Un po' memoir, un po' reportage, un po' storia familiare il libro di Silvia Dai Pra' è un viaggio realistico, un ritorno in Istria, aspro come lo sono le pietraie del Carso, ma leggero come la brezza del mattino che illumina le cose nascoste dalla nebbia.
Perché nonna Iole se n'era scappata dall'Istria e perché non voleva sentire parlare di titini e Jugoslavia e perché quello strano buon viaggio, "non mi salutare nessuno", quando la protagonista decide di andare in Istria?
L'infame e opportunistica politica democristiana e comunista aveva coperto ogni traccia di ciò che era avvenuto in Istria e in Dalmazia alla fine del secondo conflitto mondiale; del resto una ragazza - come l'autrice del racconto - cresciuta nelle sezioni del Pci a pane e fandonie dell'Anpi che ne poteva sapere delle foibe, parola pressoché sconosciuta se non fosse per quella scritta a pennarello su una sedia di legno "Una, dieci, cento foibe"?

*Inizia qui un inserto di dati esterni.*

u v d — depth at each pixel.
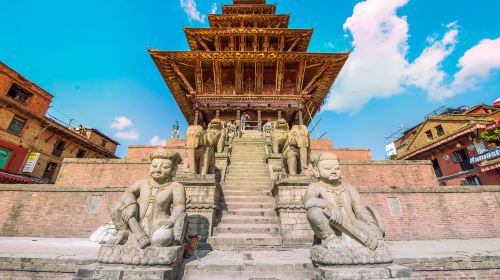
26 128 25.20
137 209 4.32
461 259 4.81
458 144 22.95
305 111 32.88
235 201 8.76
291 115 28.47
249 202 8.61
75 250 5.55
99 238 6.77
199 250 6.02
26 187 9.39
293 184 7.45
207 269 4.21
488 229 8.90
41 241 7.20
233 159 13.80
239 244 6.35
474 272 4.75
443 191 9.41
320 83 30.31
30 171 24.52
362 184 12.01
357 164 12.41
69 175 12.43
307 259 4.76
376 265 3.62
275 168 11.32
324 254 3.74
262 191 9.36
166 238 3.91
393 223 8.84
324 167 4.60
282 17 33.94
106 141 36.84
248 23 35.25
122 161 12.62
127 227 4.17
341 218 3.91
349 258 3.61
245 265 4.27
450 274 4.69
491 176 19.75
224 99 27.00
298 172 8.48
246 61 27.16
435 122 27.34
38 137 26.41
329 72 28.48
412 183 12.09
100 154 35.06
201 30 29.84
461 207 9.20
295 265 4.30
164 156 4.62
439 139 24.36
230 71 29.42
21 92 25.09
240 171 11.67
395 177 12.20
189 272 4.18
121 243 3.96
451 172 23.72
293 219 6.94
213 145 12.17
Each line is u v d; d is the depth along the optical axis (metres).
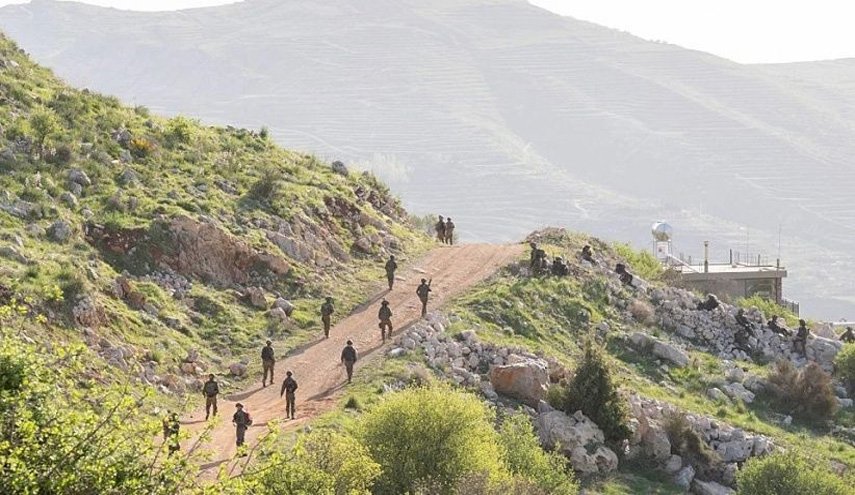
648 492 66.00
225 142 101.19
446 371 70.44
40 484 29.02
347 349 66.62
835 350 93.81
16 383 30.66
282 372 69.00
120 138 91.31
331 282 84.19
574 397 70.06
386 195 107.81
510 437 59.22
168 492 30.89
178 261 77.38
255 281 80.50
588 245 103.88
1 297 60.03
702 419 75.31
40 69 106.19
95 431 30.22
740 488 66.44
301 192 94.25
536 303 86.69
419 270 90.94
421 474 52.25
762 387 85.38
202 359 68.50
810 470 66.38
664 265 115.94
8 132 83.88
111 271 72.38
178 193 85.31
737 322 94.81
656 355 86.44
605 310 90.50
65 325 61.81
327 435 47.69
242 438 54.12
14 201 74.56
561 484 58.69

Ma un paio di foto del bisnonno - di lui non è rimasto altro - "commerciante infoibato a Vines il 5 ottobre 1943" mettono in moto un percorso di ricerca attraverso archivi, biblioteche, mail che non ricevono risposta, silenzi e pianti nascosti della nonna. Così l'autrice, ripercorrendo i viottoli e attraversando le strade polverose dei paesini istriani, scopre che "tutto ciò che poteva trasformarsi in memoria andava, negli anni, con regolarità distrutto", i monumenti e le targhe ricordo ai "gloriosi partigiani" di Tito hanno definitivamente coperto la storia degli italiani d'Istria. Ma qualcuno ancora ricorda le violenze gratuite contro le donne sole, perché i mariti o i fidanzati erano in guerra, perpetrate dalla banda dei partigiani comandati da Mate Stemberga, e le deportazioni di notte, lungo i boschi, per finire ai margini di una foiba legati a due a due col filo di ferro e "il fortunato era quello che si prendeva subito la pallottola in testa. L'altro cadeva insieme a lui, giù, nella foiba, e aspettava che arrivasse la morte".

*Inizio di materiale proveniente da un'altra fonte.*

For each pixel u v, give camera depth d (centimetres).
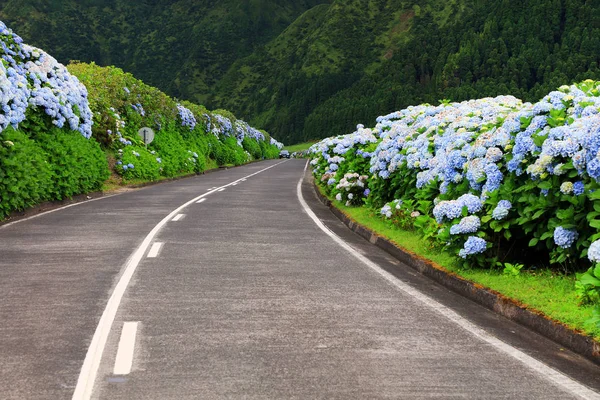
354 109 18725
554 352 635
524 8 19062
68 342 629
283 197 2453
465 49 18162
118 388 513
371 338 659
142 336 650
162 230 1432
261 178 3850
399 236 1296
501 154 995
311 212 1917
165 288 861
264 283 908
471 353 619
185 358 587
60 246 1199
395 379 542
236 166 6119
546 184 879
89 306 764
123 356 590
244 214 1809
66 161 2066
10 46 2095
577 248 834
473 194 1055
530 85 17225
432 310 786
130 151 3278
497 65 17650
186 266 1017
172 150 3972
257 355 598
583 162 824
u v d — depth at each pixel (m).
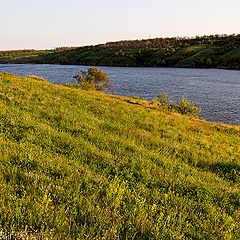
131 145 14.83
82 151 11.99
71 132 15.36
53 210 6.48
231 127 34.41
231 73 154.62
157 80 123.12
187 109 44.22
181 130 25.45
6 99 20.25
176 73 158.38
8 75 36.31
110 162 11.21
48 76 138.62
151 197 8.79
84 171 9.55
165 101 44.81
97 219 6.43
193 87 101.88
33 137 12.50
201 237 6.96
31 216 5.96
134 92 90.81
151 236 6.39
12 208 6.18
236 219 8.70
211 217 8.30
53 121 17.09
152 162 12.83
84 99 27.92
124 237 6.18
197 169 14.30
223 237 7.12
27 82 30.88
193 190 10.41
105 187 8.53
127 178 10.11
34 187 7.44
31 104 20.47
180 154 16.23
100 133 16.39
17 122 14.47
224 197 10.24
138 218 6.84
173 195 9.30
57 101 23.88
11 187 7.21
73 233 5.75
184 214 7.93
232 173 14.57
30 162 9.34
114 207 7.33
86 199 7.26
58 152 11.57
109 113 23.88
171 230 6.69
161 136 20.81
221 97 82.12
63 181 8.32
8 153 9.78
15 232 5.32
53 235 5.58
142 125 22.48
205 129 29.38
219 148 21.11
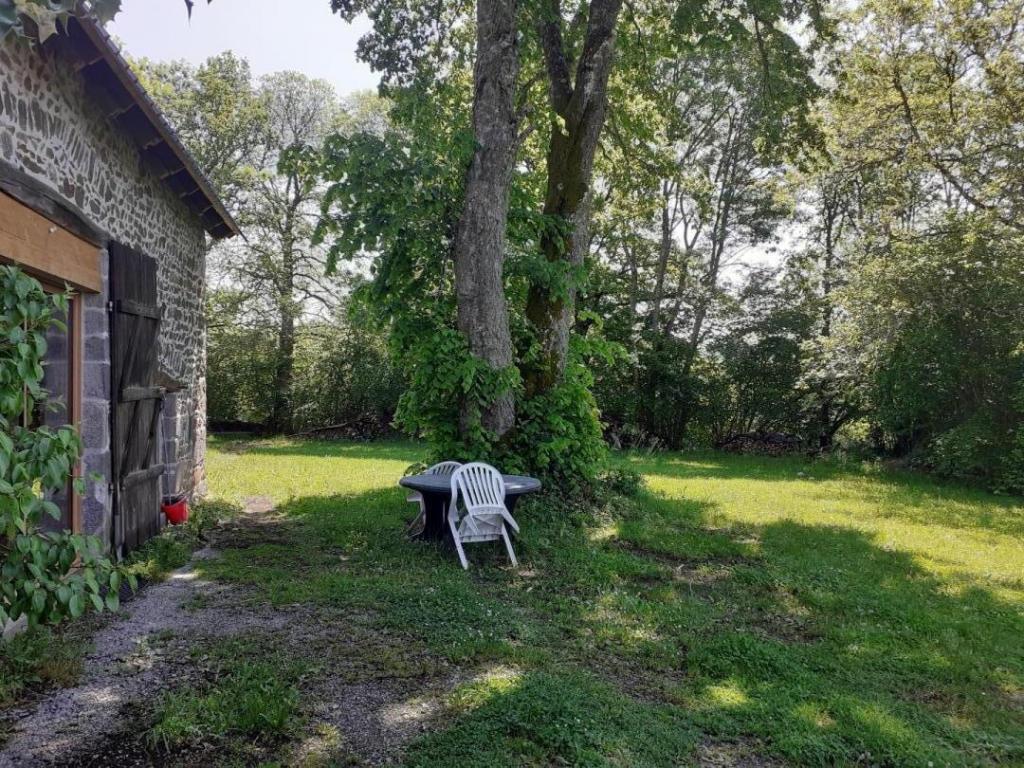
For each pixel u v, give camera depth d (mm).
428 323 8039
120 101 5332
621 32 10664
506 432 8141
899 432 16953
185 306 8586
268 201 22766
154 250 7090
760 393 22672
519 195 8961
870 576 6516
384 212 7648
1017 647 4801
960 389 14883
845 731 3375
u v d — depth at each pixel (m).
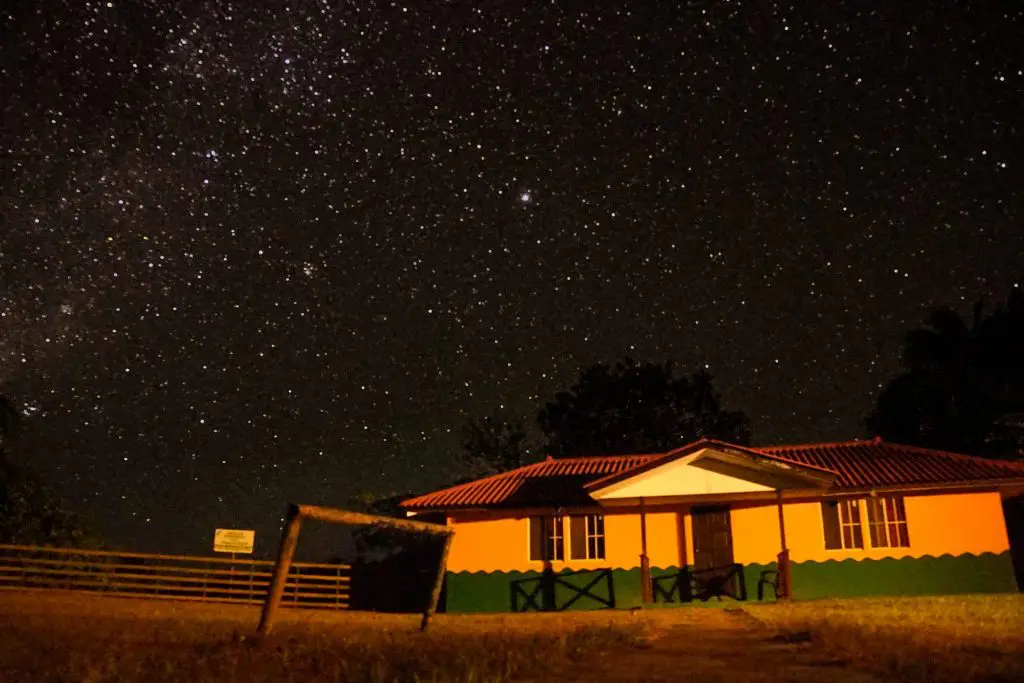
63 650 7.95
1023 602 14.27
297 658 7.71
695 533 18.92
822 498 18.53
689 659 7.89
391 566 29.88
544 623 13.23
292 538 8.59
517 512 19.67
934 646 8.18
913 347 35.00
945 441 33.00
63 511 26.17
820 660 7.61
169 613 14.80
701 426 37.47
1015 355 32.59
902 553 17.88
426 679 6.47
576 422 37.41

Poi l'arrivo alla foiba di Vines: non c'è un monumento, la vegetazione copre tutto: "Foglie che sono ricresciute così violente da cancellare ogni traccia di una storia che, nell'avanzare degli orrori futuri e del tempo, verrà a sua volta inghiottita dal nulla".

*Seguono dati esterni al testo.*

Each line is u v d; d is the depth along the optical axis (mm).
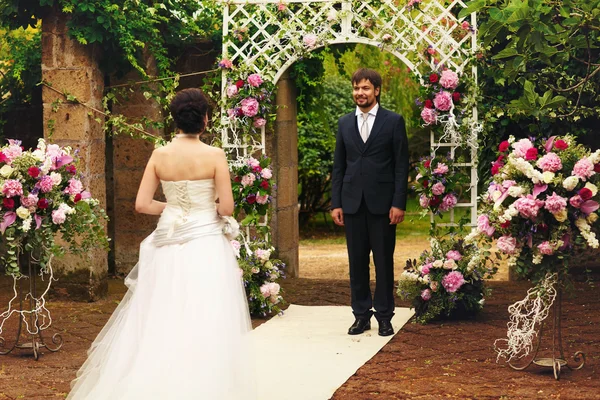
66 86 8281
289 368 5734
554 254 5352
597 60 8344
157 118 9375
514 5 5492
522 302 5598
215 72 8531
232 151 8141
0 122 9969
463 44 7637
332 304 8211
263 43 8547
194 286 4559
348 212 6727
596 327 6840
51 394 5195
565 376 5457
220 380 4375
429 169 7328
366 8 7926
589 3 5742
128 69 8719
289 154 9453
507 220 5246
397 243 14352
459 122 7414
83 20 8195
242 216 9352
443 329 6891
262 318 7566
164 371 4395
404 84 16406
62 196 6188
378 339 6594
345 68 15430
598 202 5227
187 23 9547
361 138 6688
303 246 14672
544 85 8305
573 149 5371
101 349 4855
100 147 8562
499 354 5766
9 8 8188
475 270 7074
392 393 5148
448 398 5020
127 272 9672
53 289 8414
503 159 5609
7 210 5938
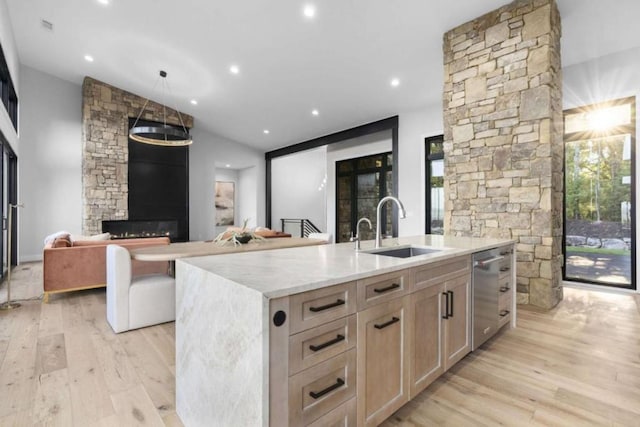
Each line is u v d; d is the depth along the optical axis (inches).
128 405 71.6
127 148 295.4
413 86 223.6
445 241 111.7
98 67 257.3
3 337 110.3
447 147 165.5
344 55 196.7
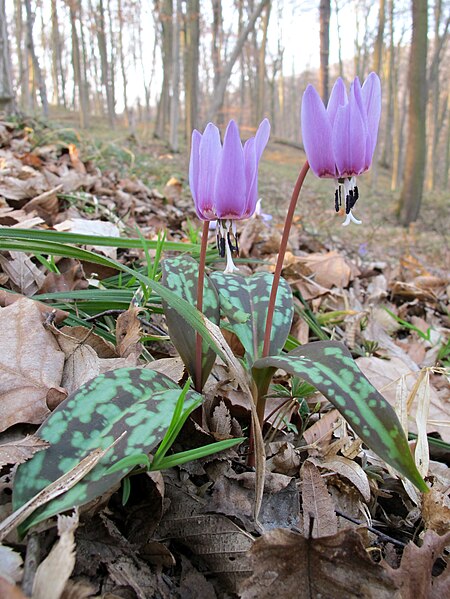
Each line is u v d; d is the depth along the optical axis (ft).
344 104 0.47
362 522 0.55
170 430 0.44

Ancora oggi i gendarmi della memoria vorrebbero cancellare le tracce di stragi e assassinii, spesso compiute per vendette personali, per interessi e ruberie ai danni degli italiani; ma poi la memoria riaffiora, come nel racconto di Silvia, a illuminare pagine di storia familiare e di storia patria che, per fortuna, non tutti hanno dimenticato.